◆ **WORK REQUIRED**:
Give the material from the line with "genus: Melanolophia" up to and including the line with "scientific name: Afroaster erucifolius" as a two-column CSV with the columns field and value. Each line becomes one row, with every entry in double quotation marks and any line breaks replaced by spaces.

** start of DATASET CONTENT **

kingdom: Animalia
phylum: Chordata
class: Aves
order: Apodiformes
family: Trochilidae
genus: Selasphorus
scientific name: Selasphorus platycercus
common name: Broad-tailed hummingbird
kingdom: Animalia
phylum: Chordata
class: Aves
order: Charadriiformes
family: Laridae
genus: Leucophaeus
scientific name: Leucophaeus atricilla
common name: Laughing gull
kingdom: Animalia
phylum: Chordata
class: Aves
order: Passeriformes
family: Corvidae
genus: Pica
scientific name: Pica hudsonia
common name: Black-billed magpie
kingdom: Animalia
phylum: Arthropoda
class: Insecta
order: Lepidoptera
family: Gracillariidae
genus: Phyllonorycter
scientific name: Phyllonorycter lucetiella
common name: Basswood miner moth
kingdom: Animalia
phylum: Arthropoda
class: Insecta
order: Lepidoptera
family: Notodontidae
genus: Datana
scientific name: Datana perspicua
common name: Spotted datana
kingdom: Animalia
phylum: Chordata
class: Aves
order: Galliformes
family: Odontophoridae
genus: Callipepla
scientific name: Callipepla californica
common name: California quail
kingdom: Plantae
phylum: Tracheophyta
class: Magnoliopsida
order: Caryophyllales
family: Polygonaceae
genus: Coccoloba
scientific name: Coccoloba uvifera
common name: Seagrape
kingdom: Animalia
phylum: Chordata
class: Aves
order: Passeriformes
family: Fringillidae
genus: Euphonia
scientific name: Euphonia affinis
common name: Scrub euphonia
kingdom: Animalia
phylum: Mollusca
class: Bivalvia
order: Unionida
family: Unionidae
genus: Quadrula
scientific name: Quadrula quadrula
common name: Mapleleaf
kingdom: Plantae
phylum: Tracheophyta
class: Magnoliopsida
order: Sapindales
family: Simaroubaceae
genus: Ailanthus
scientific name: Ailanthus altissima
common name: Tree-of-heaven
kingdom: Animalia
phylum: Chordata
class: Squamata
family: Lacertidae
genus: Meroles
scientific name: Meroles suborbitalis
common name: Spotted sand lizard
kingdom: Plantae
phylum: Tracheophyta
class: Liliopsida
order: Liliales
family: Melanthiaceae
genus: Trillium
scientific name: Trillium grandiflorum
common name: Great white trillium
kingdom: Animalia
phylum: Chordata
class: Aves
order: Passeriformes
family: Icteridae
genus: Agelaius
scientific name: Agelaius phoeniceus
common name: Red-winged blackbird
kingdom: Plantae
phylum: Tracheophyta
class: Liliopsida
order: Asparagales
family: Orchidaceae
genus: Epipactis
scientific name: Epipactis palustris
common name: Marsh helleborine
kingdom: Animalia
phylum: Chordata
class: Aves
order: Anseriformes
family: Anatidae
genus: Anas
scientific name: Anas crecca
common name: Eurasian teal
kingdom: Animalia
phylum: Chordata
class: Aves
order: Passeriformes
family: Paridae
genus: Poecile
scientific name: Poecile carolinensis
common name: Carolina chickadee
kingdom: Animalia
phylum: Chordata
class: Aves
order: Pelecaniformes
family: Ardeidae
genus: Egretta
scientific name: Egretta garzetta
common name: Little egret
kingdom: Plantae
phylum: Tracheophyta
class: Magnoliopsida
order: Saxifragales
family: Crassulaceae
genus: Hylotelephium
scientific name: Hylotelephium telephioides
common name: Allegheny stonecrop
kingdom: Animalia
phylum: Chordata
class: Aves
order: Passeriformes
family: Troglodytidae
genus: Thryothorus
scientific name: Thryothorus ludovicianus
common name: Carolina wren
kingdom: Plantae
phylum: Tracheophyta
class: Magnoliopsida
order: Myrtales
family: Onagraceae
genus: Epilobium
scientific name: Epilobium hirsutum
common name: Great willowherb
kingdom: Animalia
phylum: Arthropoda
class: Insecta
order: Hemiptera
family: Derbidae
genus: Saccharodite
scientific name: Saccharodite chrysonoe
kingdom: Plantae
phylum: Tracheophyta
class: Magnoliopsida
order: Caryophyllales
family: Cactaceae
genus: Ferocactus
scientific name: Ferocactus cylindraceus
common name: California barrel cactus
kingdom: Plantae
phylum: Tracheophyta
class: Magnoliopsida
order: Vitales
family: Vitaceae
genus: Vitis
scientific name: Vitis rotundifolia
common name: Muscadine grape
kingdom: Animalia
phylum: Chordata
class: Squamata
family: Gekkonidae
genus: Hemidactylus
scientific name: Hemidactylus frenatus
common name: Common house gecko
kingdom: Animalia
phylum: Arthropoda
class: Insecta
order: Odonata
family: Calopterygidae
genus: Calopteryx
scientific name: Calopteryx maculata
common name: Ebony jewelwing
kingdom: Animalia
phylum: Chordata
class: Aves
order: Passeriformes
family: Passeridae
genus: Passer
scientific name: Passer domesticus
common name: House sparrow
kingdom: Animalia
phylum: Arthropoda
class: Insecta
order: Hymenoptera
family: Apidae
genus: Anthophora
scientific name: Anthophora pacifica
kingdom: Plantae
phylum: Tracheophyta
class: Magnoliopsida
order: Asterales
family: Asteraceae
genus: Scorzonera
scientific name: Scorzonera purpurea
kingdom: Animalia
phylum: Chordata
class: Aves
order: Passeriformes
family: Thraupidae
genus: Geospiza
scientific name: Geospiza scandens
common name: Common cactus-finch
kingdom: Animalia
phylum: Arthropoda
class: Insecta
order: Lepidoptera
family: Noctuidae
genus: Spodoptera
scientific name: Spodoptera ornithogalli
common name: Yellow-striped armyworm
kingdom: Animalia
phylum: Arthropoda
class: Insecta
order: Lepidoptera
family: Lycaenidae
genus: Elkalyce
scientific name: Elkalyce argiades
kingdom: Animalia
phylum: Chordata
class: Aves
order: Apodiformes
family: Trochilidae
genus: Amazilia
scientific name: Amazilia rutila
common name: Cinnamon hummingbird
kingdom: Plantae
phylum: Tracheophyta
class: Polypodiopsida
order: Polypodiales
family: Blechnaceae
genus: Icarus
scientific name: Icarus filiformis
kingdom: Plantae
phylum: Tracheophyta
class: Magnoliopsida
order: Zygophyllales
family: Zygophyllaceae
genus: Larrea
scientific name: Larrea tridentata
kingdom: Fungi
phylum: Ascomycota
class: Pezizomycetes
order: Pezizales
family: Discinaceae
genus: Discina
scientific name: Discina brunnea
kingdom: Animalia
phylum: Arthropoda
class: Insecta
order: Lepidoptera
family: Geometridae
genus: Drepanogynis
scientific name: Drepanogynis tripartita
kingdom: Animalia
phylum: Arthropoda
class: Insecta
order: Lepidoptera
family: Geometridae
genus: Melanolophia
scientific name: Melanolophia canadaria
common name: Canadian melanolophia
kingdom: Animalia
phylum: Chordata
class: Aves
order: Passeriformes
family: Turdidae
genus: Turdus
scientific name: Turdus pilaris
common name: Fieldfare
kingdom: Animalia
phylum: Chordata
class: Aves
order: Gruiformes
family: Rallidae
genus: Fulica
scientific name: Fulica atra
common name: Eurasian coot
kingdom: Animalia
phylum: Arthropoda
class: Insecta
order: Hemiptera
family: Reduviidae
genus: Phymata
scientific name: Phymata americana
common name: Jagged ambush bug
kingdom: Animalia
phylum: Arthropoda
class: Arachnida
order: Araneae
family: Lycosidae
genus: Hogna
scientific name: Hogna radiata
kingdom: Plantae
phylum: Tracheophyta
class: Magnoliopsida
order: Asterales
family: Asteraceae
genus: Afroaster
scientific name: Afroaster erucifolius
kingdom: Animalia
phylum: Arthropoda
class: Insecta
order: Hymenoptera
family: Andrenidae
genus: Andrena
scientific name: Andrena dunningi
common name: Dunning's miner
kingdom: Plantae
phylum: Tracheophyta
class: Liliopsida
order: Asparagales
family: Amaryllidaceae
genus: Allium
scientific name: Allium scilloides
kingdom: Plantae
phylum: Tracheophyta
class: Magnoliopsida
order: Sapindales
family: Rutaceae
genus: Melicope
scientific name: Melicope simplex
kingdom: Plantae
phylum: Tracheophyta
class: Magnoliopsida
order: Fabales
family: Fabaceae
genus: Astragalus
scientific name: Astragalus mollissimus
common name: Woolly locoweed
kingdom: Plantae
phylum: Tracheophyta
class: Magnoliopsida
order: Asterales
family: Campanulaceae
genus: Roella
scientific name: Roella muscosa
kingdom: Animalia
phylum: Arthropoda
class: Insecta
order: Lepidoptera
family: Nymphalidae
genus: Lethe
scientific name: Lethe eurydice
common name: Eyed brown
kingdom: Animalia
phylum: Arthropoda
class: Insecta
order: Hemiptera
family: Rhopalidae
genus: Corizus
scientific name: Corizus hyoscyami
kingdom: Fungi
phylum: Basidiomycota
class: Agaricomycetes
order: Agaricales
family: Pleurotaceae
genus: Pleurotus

** end of DATASET CONTENT **

◆ **TASK RESULT**:
field,value
"genus:","Melanolophia"
"scientific name:","Melanolophia canadaria"
"common name:","Canadian melanolophia"
"kingdom:","Animalia"
"phylum:","Chordata"
"class:","Aves"
"order:","Passeriformes"
"family:","Turdidae"
"genus:","Turdus"
"scientific name:","Turdus pilaris"
"common name:","Fieldfare"
"kingdom:","Animalia"
"phylum:","Chordata"
"class:","Aves"
"order:","Gruiformes"
"family:","Rallidae"
"genus:","Fulica"
"scientific name:","Fulica atra"
"common name:","Eurasian coot"
"kingdom:","Animalia"
"phylum:","Arthropoda"
"class:","Insecta"
"order:","Hemiptera"
"family:","Reduviidae"
"genus:","Phymata"
"scientific name:","Phymata americana"
"common name:","Jagged ambush bug"
"kingdom:","Animalia"
"phylum:","Arthropoda"
"class:","Arachnida"
"order:","Araneae"
"family:","Lycosidae"
"genus:","Hogna"
"scientific name:","Hogna radiata"
"kingdom:","Plantae"
"phylum:","Tracheophyta"
"class:","Magnoliopsida"
"order:","Asterales"
"family:","Asteraceae"
"genus:","Afroaster"
"scientific name:","Afroaster erucifolius"